A week ago, Article 50 had not been moved. As a new week begins, it finally has been. This means that we now move into the negotiation proper between Britain and the EU27. Which makes this as good a time as any to say: don’t believe everything you read about it in the media.
Leaks and briefings are the stuff of which political journalism is made – and thank goodness for that. Where would ConservativeHome be without it? But one be more than usually suspicious, during the weeks ahead, of being stampeded or spun, for three good reasons.
First and inevitably, Ministers will seek to manipulate public opinion. That is par for the course. But take what you read with a handful of salt – particularly if it involves threats to pull the plug on or walk out of the negotiation. Ministers know that Brussels and the EU27 read our newspapers. What they brief will be part of the game of bluff and counter-bluff. We saw that last week with the to-and-fro over security policy.
Second, there will be genuine leaks at our end. Today’s Sunday Telegraph story about a Cabinet committee discussion of that policy, apparently based on leaked minutes, looks like one such, though one cannot be sure.

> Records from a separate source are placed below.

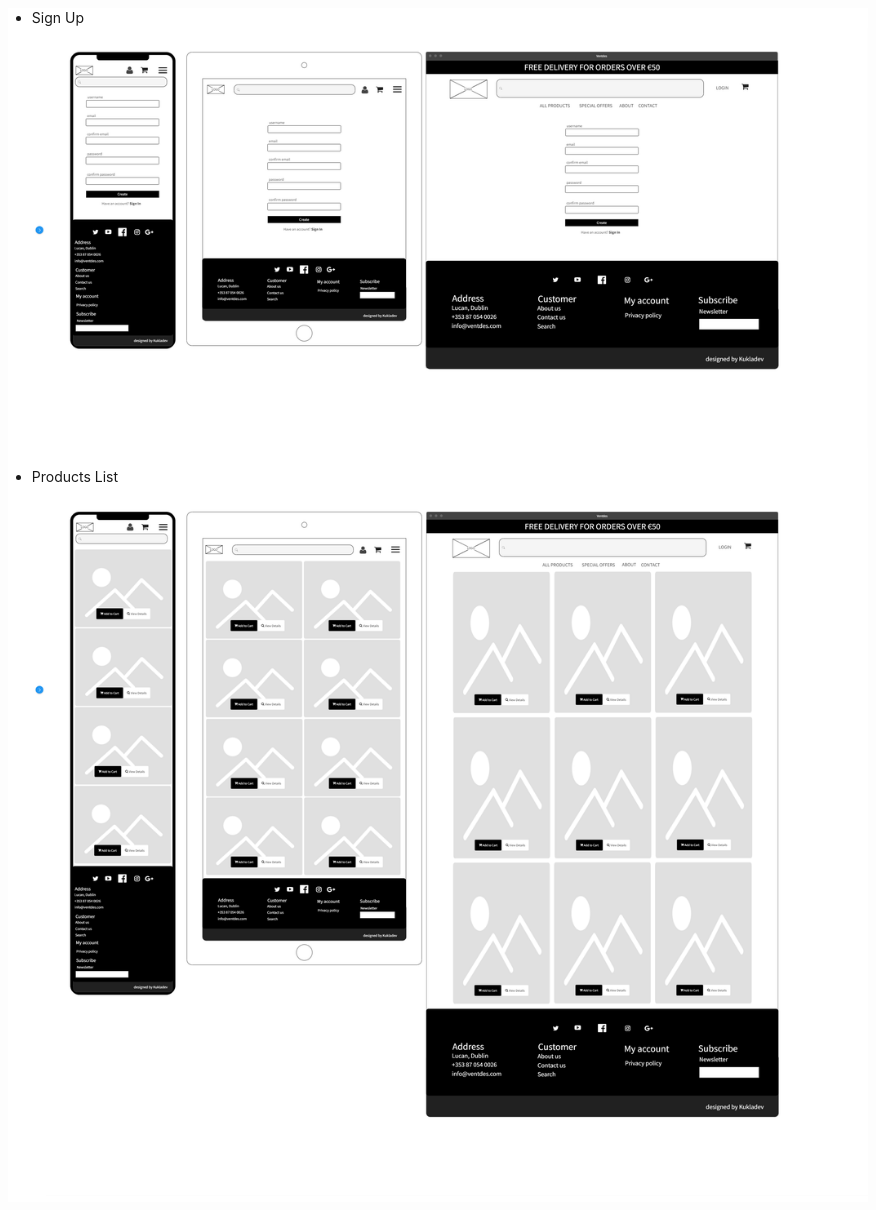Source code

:* Sign Up
![Sign Up](docs/wireframes/signup.png "Sign Up")

* Products List
![Products List](docs/wireframes/products-list.png "Products List")
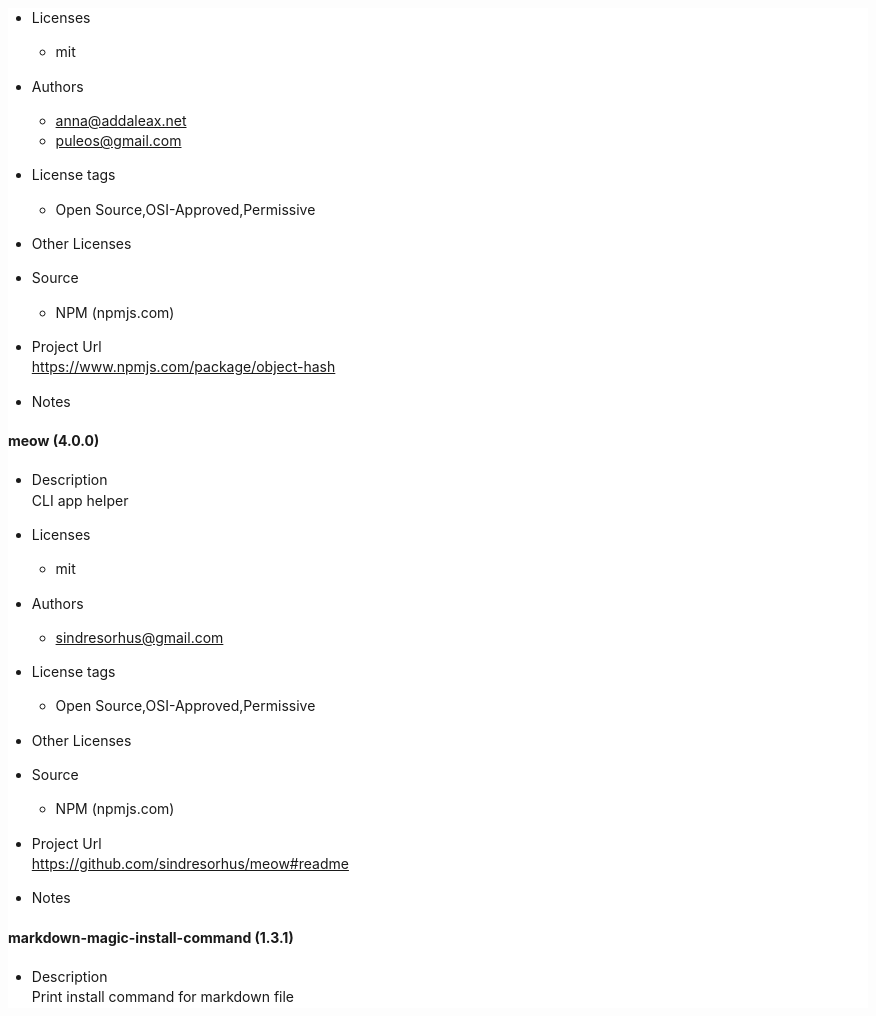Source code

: 
* Licenses
    * mit


* Authors
    * [anna@addaleax.net](author)
    * [puleos@gmail.com](author)


* License tags
    * Open Source,OSI-Approved,Permissive


* Other Licenses


* Source
	* NPM (npmjs.com)


* Project Url  
    https://www.npmjs.com/package/object-hash


* Notes



#### **meow (4.0.0)**

* Description  
    CLI app helper


* Licenses
    * mit


* Authors
    * [sindresorhus@gmail.com](author)


* License tags
    * Open Source,OSI-Approved,Permissive


* Other Licenses


* Source
	* NPM (npmjs.com)


* Project Url  
    https://github.com/sindresorhus/meow#readme


* Notes



#### **markdown-magic-install-command (1.3.1)**

* Description  
    Print install command for markdown file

Third, Eurocrats and EU27 Ministers will seek to manipulate public opinion, too. For while our Ministers will feed information to journalists, they will want to keep most of their negotiating position under wraps: remember how long it took Theresa May to deliver her big speech setting out the Government’s position on Brexit. Our interlocutors will have no such inhibitions. They will brief anyone willing to listen about May’s position, if they think it is in their interest – and garnish what they deliver with their own threats and counter-threats. The BBC, the Guardian, the Financial Times and Remainers everywhere will lap it all up.
Fouth, tales will surface that are, frankly, triumphs of wishful thinking. We hate to single out particular instances, but today’s Sun on Sunday yarn suggesting the return of blue passports post-Brexit is unsupported by its content.
Fifth, stories will appear whose projection is more impressive than their make-up. The rumpus over Gibraltar is a classic. If Spain wants to use its veto over the matter, or push for support via QMV, or both (depending on what sort of deal is under discussion), it will – at considerable cost to its own growth, by the way. If it doesn’t, it won’t. What Donald Tusk put about Gibraltar in his letter is simply one of the negotiation’s opening shots.
It is this site’s duty to link to anything significant reported each morning in our newslinks. If we’re not entirely convinced by it, watch for the use of “appears” or “claims”, or the swathing of entire chunks of texts between quotation marks.
We are no more or less prone to being spun, or caught up in the excitement of the moment, than anyone else. But we will try to keep a cool head during the two years or so ahead, especially since the negotiation is unlikely to begin in earnest until the autumn, when the French and German elections are over.